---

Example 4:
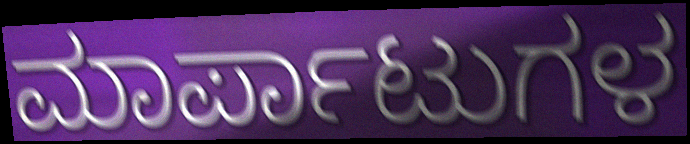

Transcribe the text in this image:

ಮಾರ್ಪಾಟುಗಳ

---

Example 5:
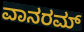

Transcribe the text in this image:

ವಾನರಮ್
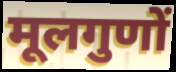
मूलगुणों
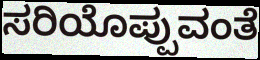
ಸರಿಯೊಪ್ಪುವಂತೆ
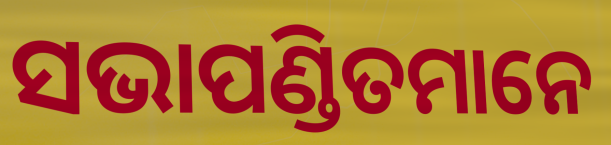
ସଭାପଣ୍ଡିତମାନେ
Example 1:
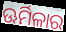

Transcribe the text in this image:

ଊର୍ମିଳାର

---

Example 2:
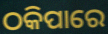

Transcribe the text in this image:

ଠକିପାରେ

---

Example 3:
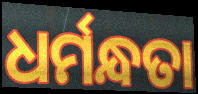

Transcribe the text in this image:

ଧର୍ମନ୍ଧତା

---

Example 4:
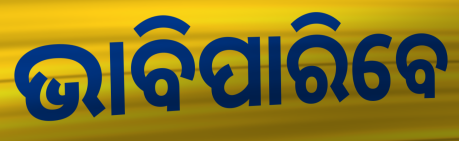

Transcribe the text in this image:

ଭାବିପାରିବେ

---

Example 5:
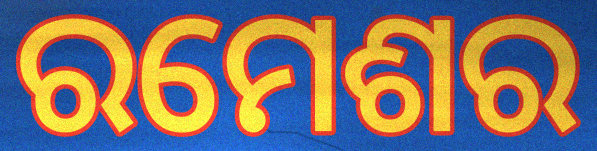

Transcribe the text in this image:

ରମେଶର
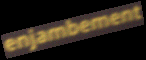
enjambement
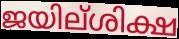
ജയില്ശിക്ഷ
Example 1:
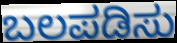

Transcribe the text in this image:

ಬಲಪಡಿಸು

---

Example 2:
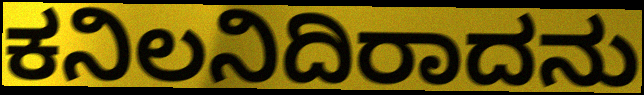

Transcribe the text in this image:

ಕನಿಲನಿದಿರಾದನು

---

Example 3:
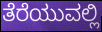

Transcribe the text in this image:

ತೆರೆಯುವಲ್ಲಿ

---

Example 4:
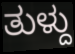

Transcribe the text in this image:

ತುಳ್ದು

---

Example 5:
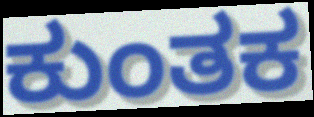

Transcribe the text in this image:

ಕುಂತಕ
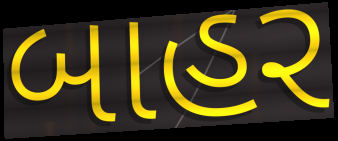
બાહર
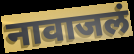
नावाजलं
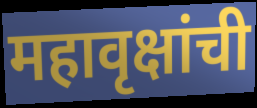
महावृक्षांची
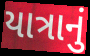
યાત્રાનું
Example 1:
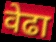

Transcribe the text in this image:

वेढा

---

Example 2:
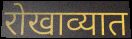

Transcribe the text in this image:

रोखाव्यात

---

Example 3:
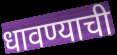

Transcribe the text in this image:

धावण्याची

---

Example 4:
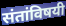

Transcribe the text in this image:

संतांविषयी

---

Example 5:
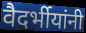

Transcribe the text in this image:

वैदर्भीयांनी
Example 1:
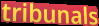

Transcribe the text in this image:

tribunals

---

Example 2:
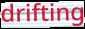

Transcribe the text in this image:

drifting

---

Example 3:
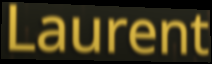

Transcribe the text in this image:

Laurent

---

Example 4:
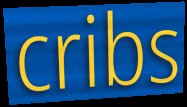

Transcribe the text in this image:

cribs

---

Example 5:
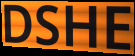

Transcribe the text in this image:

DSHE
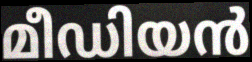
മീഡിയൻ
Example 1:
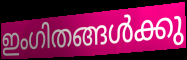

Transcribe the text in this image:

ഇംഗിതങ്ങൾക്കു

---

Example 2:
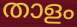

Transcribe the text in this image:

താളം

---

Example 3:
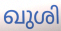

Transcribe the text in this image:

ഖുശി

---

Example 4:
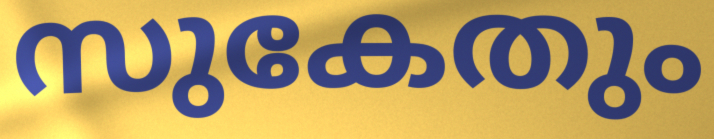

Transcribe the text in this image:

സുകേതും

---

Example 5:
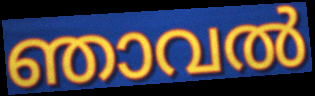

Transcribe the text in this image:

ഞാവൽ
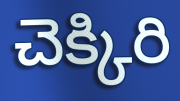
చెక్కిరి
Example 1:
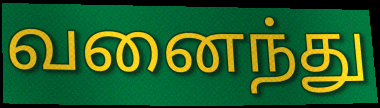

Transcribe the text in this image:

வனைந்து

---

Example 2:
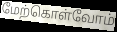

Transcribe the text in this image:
-=-=-=-=-
**Challenge**
Reproduce every line of the entries above without alteration, omitting the pictures from your answer.

**Result for this exercise**
---

Example 4:

Transcribe the text in this image:

ಮಾರ್ಪಾಟುಗಳ

---

Example 5:

Transcribe the text in this image:

ವಾನರಮ್
मूलगुणों
ಸರಿಯೊಪ್ಪುವಂತೆ
ସଭାପଣ୍ଡିତମାନେ
Example 1:

Transcribe the text in this image:

ଊର୍ମିଳାର

---

Example 2:

Transcribe the text in this image:

ଠକିପାରେ

---

Example 3:

Transcribe the text in this image:

ଧର୍ମନ୍ଧତା

---

Example 4:

Transcribe the text in this image:

ଭାବିପାରିବେ

---

Example 5:

Transcribe the text in this image:

ରମେଶର
enjambement
ജയില്ശിക്ഷ
Example 1:

Transcribe the text in this image:

ಬಲಪಡಿಸು

---

Example 2:

Transcribe the text in this image:

ಕನಿಲನಿದಿರಾದನು

---

Example 3:

Transcribe the text in this image:

ತೆರೆಯುವಲ್ಲಿ

---

Example 4:

Transcribe the text in this image:

ತುಳ್ದು

---

Example 5:

Transcribe the text in this image:

ಕುಂತಕ
બાહર
नावाजलं
महावृक्षांची
યાત્રાનું
Example 1:

Transcribe the text in this image:

वेढा

---

Example 2:

Transcribe the text in this image:

रोखाव्यात

---

Example 3:

Transcribe the text in this image:

धावण्याची

---

Example 4:

Transcribe the text in this image:

संतांविषयी

---

Example 5:

Transcribe the text in this image:

वैदर्भीयांनी
Example 1:

Transcribe the text in this image:

tribunals

---

Example 2:

Transcribe the text in this image:

drifting

---

Example 3:

Transcribe the text in this image:

Laurent

---

Example 4:

Transcribe the text in this image:

cribs

---

Example 5:

Transcribe the text in this image:

DSHE
മീഡിയൻ
Example 1:

Transcribe the text in this image:

ഇംഗിതങ്ങൾക്കു

---

Example 2:

Transcribe the text in this image:

താളം

---

Example 3:

Transcribe the text in this image:

ഖുശി

---

Example 4:

Transcribe the text in this image:

സുകേതും

---

Example 5:

Transcribe the text in this image:

ഞാവൽ
చెక్కిరి
Example 1:

Transcribe the text in this image:

வனைந்து

---

Example 2:

Transcribe the text in this image:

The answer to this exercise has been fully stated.